BAB 1 : Memasuki Area Putih Abu-Abu

3.6K 275 163
                                    

Percaya atau tidak, aku memang bodoh. Aku menunggumu dalam ketidakpastian mengharapkan seekor kucing bertelur.

****

Pantulan perempuan tercantik sejagad raya terpampang di cermin yang berada di hadapanku. Dengan baju yang kelewat besar dan jilbab yang menutupi kepala hingga dada, aku pangling. Selama ini, aku bersekolah dengan mengepang rambut panjangku yang akan selalu menari di saat aku berlari. Membuat beberapa orang iri melihat itu. Kini, aku harus menutupi bagian yang paling aku sukai. Ini semua karena bapakku. Andai saja ia dimutasi lebih cepat sebelum pendaftaran SMA, aku tidak akan masuk MAN. Tetapi apa daya, nepotisme jauh lebih menjijikkan dibanding mengenakan jilbab ini. Sederhana bak malaikat, bukan?

"Itu, habiskan dulu!" Suara teriakan mamaku memang seperti toa. Tidak mengenal waktu, mau itu pagi hingga malam pun, suaranya tetap mengalahkan suara orkestra acara pernikahan.

Kulihat dari ruang tamu, kak Sadam hanya terkekeh geli melihat ekspresiku yang menahan mual. Aku tidak suka memasukkan makanan apa pun ke dalam mulutku setiap pagi. Apalagi mama selalu berceramah panjang kali lebar jika menyinggung hal tersebut.

"Ma, sudah habis," ucapku.

Kulihat mama menyapu kedua tangannya pada celemek yang ia gunakan, "Yoo, hati-hati ke sekolahnya."

Itu saja yang ia katakan. Sungguh orang tua yang sangat tidak peka. Padahal aku telah mengulurkan telapak tangan kananku untuk diisi dengan beberapa lembar berharga.

"Hei! Kenapa kau tidak pergi?!"

Teriakannya lagi-lagi mengagetkanku dan membuat kak Sadam tertawa terpingkal-pingkal. Mama yang the best!

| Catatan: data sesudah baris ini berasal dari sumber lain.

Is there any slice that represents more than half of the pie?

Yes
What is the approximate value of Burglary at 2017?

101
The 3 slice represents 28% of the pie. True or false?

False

"Duitlah, Ma!" rengekku sembari menggoyang-goyangkan telapak tanganku ke arahnya.

Mama memang orang yang paling baik, bukannya memberi yang kuminta, ia malah menaruh bekal di dalam ranselku.

"Kau makan ini kalo istirahat, tak usahlah pake duit, nanti abang kau yang antar jemput," ucapnya.

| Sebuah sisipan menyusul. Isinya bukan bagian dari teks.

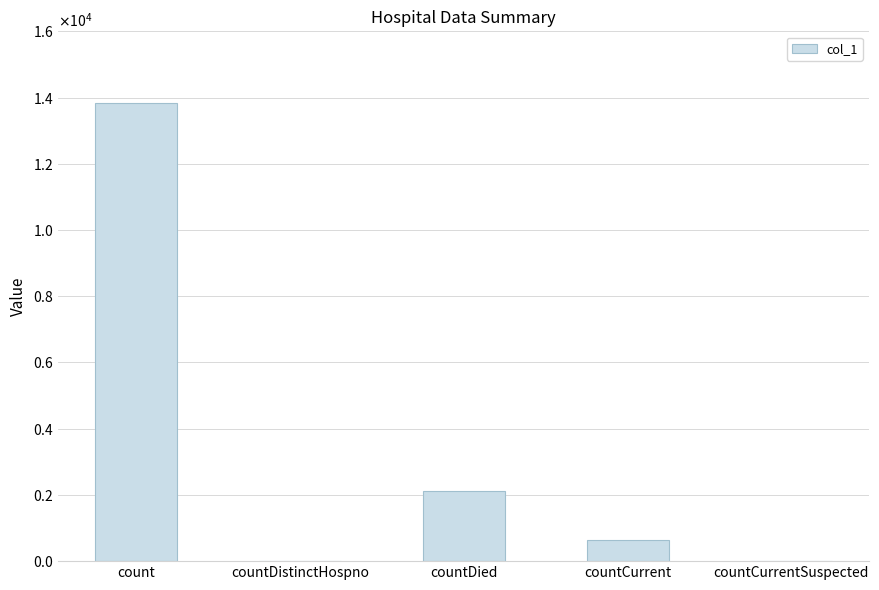

The chart shows a value of 13832 at count. True or false?

True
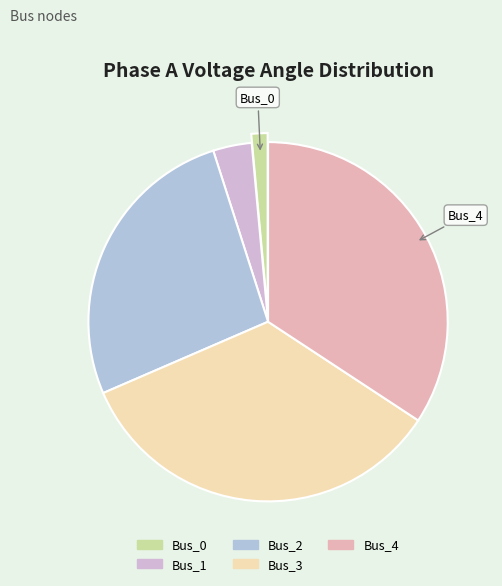

Rank the categories by value from lowest to highest.

Bus_0, Bus_1, Bus_2, Bus_3, Bus_4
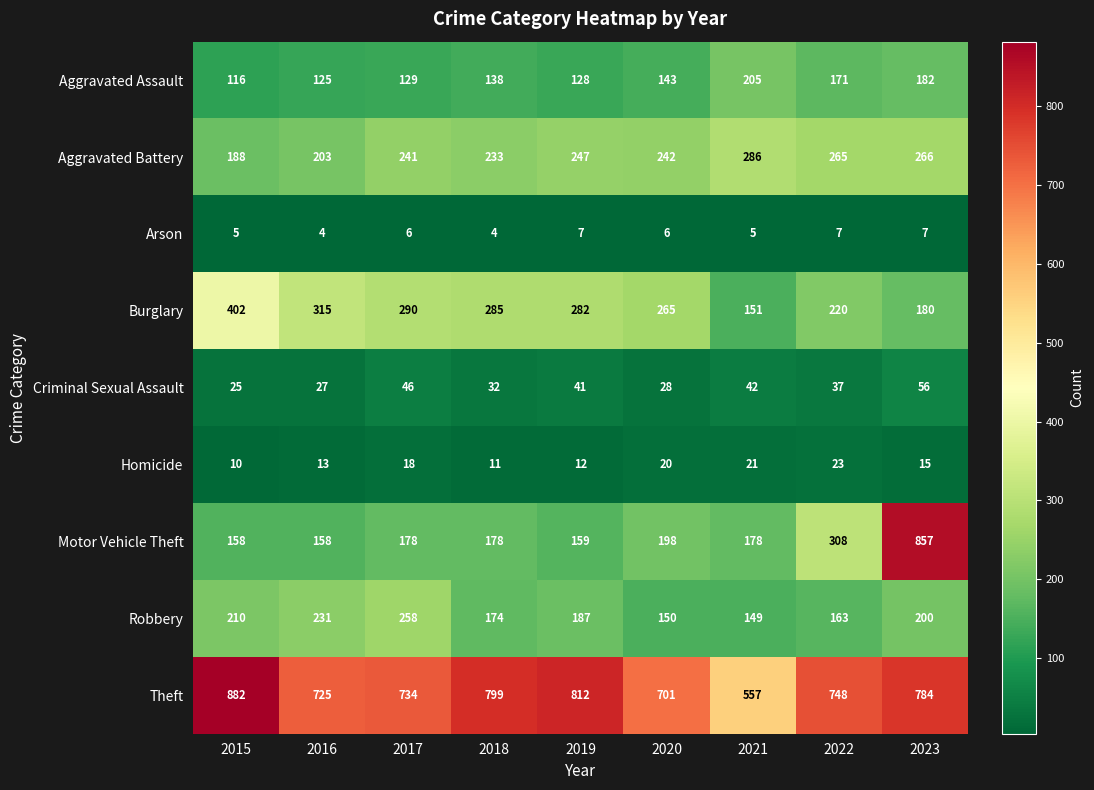

True or false: Aggravated Assault has a value of 116 at 2015.

True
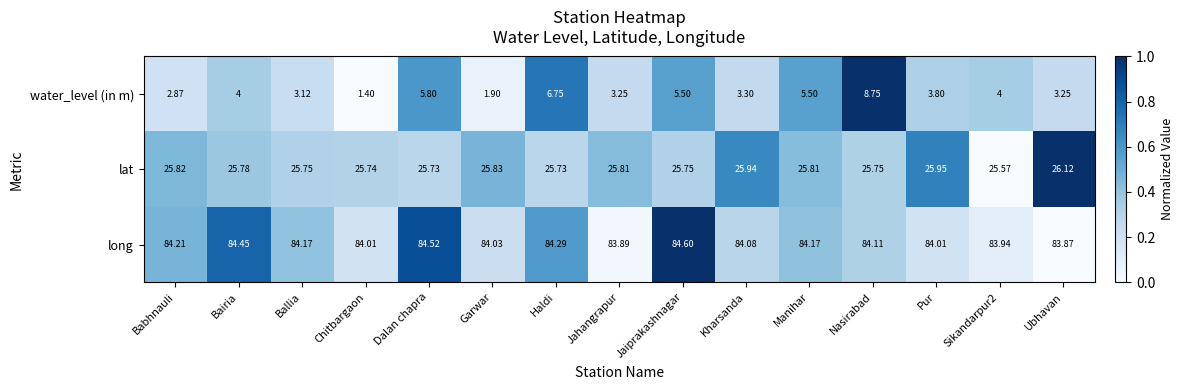

How many categories are shown in the chart?

15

Dari ruang tamu, kak Sadam malah bangkit dan berlari ke arahku dan mama. Ia menggelengkan kepalanya di hadapan kami sembari duduk di kursi makan dengan satu kaki yang terlipat.

"Aku mau jemput 'Doi'-lah, Ma!"

"Doi? Apalah itu? Temannya duit?" tanya Mama. Sumpah, aku bisa gila terlalu lama di tempat ini.

"Bukanlah, Ma. Temannya Duka cita akibat ditinggal kawin pas lagi sayang-sayangnya," jawab kak Sadam yang sungguh dramatis sembari terkekeh pelan.

"Hooh, kalo gitu kau bawalah ntar, kasih kenal sama Mama."

Akhirnya aku bisa tertawa kali ini. Melihat ekspresi kak Sadam yang menjadi memerah. Aku tau persis bagaimana kak Sadam, dia tak akan punya Doi yang benar-benar diajak serius. Karena setahuku, hubungan yang terjalin itu paling lama yah seminggu. Playboy cap karung beras.

****

Gedung tinggi itu menjulang di hadapanku. Dengan gerbang kecil yang mudah tuk dipanjat dan dua satpam menjaga di sana, aku melangkah memasuki area sekolah. Beberapa siswa yang tampilannya sama denganku hanya tersenyum kikuk. Ya, kami sama-sama sedikit kaku menampilkan penampilan kami yang cukup aneh. Dengan topi kerucut, kalung yang dipenuhi permen juga ransel yang terbuat dari kardus yang telah dibuat berwarna-warni. MOS memang momen yang paling memalukan. Dan, hari pertama sekolah selalu membuatku mengingat dia. Dia yang selama ini kutunggu dalam khayal yang sulit kugapai.